17.  Amendement CXXIII (amendement à l’article 4) et amendement CXXIV (amendement à l’article 9)

 

Ces deux amendements visent à actualiser les pays avec lesquels la R.S. peut entretenir des relations spéciales en vertu de l’article III (2) (a) de la Constitution de la B.H. et à fixer la capitale à Banja Luka.

 

Ils constituent une simple actualisation et n’appellent pas de commentaire, sinon que la formulation alternative de l’amendement CXXIII faisant simplement référence aux « neighboring countries » paraît devoir être préférée puisqu’elle correspond au texte même de la Constitution de la B.H.

 

18.  Amendement CXL (amendement à l’article 87, § 1)

 

Cet amendement envisage la fin prématurée du mandat de président, non seulement dans le cas de « resignation or recall » mais aussi dans les hypothèses de « disability or death ».

 

Un nouveau paragraphe est introduit, stipulant que « The manner of discharge of duties falling within the competence of the R.S. President in the cases referred to in paragraph 1 of this Article, until the election of a new R.S. President, shall be regulated by law ».

L’introduction de la notion de « disability » dont l’appréciation peut être subjective et sujette à controverses, mérite d’être entourée de multiples garanties. Cette « inability » doit elle être permanente ou temporaire ? Qui la constate ? Quels sont les recours ? etc.

 

19.  Amendement CXLVIII (amendement à l’article 108)

 

Cette disposition vise la hiérarchie des normes, en distinguant les actes qui doivent être conformes à la Constitution et ceux qui doivent être conformes à la loi.
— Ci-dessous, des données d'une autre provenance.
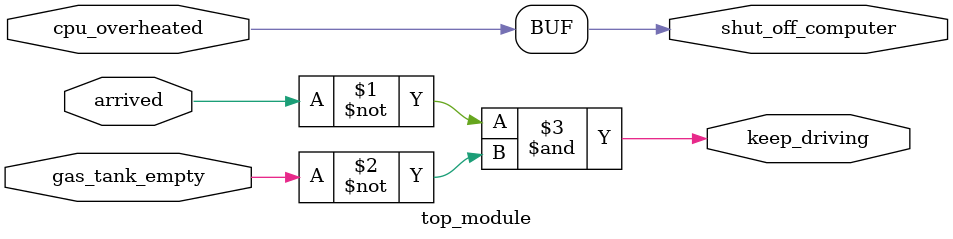
<source format=sv>
module top_module (
    input      cpu_overheated,
    output wire shut_off_computer,
    input      arrived,
    input      gas_tank_empty,
    output wire keep_driving  ); //

    assign shut_off_computer=cpu_overheated;

    assign keep_driving = (~arrived&~gas_tank_empty);

endmodule

</source>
Le texte est révisé parce qu’il « needed adjustments and more precise wording » (Reasoning).

 

Si tel est le cas, on peut se poser la question de savoir si l’article 115 relatif à la Cour constitutionnelle, article qui n’évoque pas l’existence de « statutes » ne devrait pas être révisé en conséquence.

 

20.  Amendement CL (amendement à l’article 119, § 1)

 

Cet amendement vise à préciser que les décisions de la Cour constitutionnelle ne sont pas seulement « binding and enforceable » mais aussi « final ».

 

La phrase doit être lue dans son ensemble: « The decisions of the Constitutional Court are final, universally binding and enforceable in the territory of the Republic ». Ces derniers mots ont été ajoutés par l’amendement antérieur LXIV. Il est possible, en effet, que la Cour constitutionnelle de Bosnie-Herzégovine arrive à un autre résultat. Les décisions de la Cour constitutionnelle de la R.S. ne sont donc « final » (c'est-à-dire non susceptibles de recours) que « in the territory of the Republic » plus exactement dans l’ordre juridique interne de la R.S.

 



[1] Compatibilité de la Constitution de la Republika Srpska avec la Constitution de la Bosnie-Herzégovine après l’adoption des amendements LIV et LXV par l’assemblée nationale de la Republika Srpska,CDL(1996)070f.

[3] Nous supposons que lorsqu’un article est visé par une disposition générale de l’article 49 (§§ 4 et 5), cette disposition générale s’applique à cet article, y compris ses modifications. Raisonner autrement risquerait d’accroître encore les distorsions existantes.

[4] Il faudrait en conclure, par exemple, que toute personne généralement quelconque a le droit d’entrer ou de sortir du territoire de la R.S.

[5] Texte complet de l'article III (5) (a) Constitution de la B.H. « Bosnia and Herzegovina shall assume responsibility for such other matters as are agreed by the Entities; are provided for in Annexes 5 through 8 to the General Framework Agreement; or are necessary to preserve the sovereignty, territorial integrity, political independence, and international personality of Bosnia and Herzegovina, in accordance with the division of responsibilities between the institutions of Bosnia and Herzegovina. Additional institutions may be established as necessary to carry out such responsibilities ».